* [Instruction]
Your answer must match, word for word, the lines from the one holding "cuatro victorias" through the final line below, with pictures excluded.

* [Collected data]
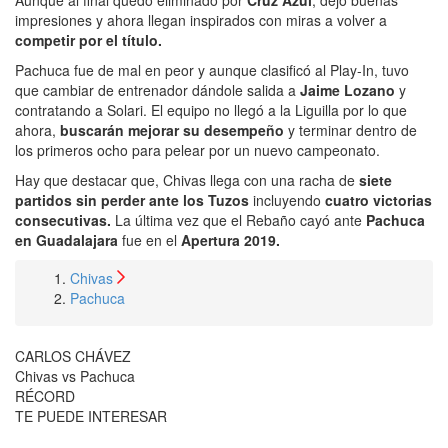
Aunque al final quedó eliminado por
Cruz Azul
, dejó buenas
impresiones y ahora llegan inspirados con miras a volver a
competir por el título.
Pachuca fue de mal en peor y aunque clasificó al Play-In, tuvo
que cambiar de entrenador dándole salida a
Jaime Lozano
y
contratando a Solari. El equipo no llegó a la Liguilla por lo que
ahora,
buscarán mejorar su desempeño
y terminar dentro de
los primeros ocho para pelear por un nuevo campeonato.
Hay que destacar que, Chivas llega con una racha de
siete
partidos sin perder ante los Tuzos
incluyendo
cuatro victorias
consecutivas.
La última vez que el Rebaño cayó ante
Pachuca
en Guadalajara
fue en el
Apertura 2019.
Chivas
Pachuca
CARLOS CHÁVEZ
Chivas vs Pachuca
RÉCORD
TE PUEDE INTERESAR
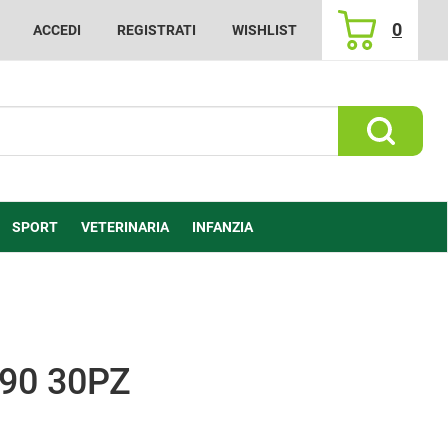
0
ACCEDI
REGISTRATI
WISHLIST
ARTICOLI
INSERITI
Cerca Prod
SPORT
VETERINARIA
INFANZIA
90 30PZ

* [Output of the task]
cuatro victorias
consecutivas.
La última vez que el Rebaño cayó ante
Pachuca
en Guadalajara
fue en el
Apertura 2019.
Chivas
Pachuca
CARLOS CHÁVEZ
Chivas vs Pachuca
RÉCORD
TE PUEDE INTERESAR
0
ACCEDI
REGISTRATI
WISHLIST
ARTICOLI
INSERITI
Cerca Prod
SPORT
VETERINARIA
INFANZIA
90 30PZ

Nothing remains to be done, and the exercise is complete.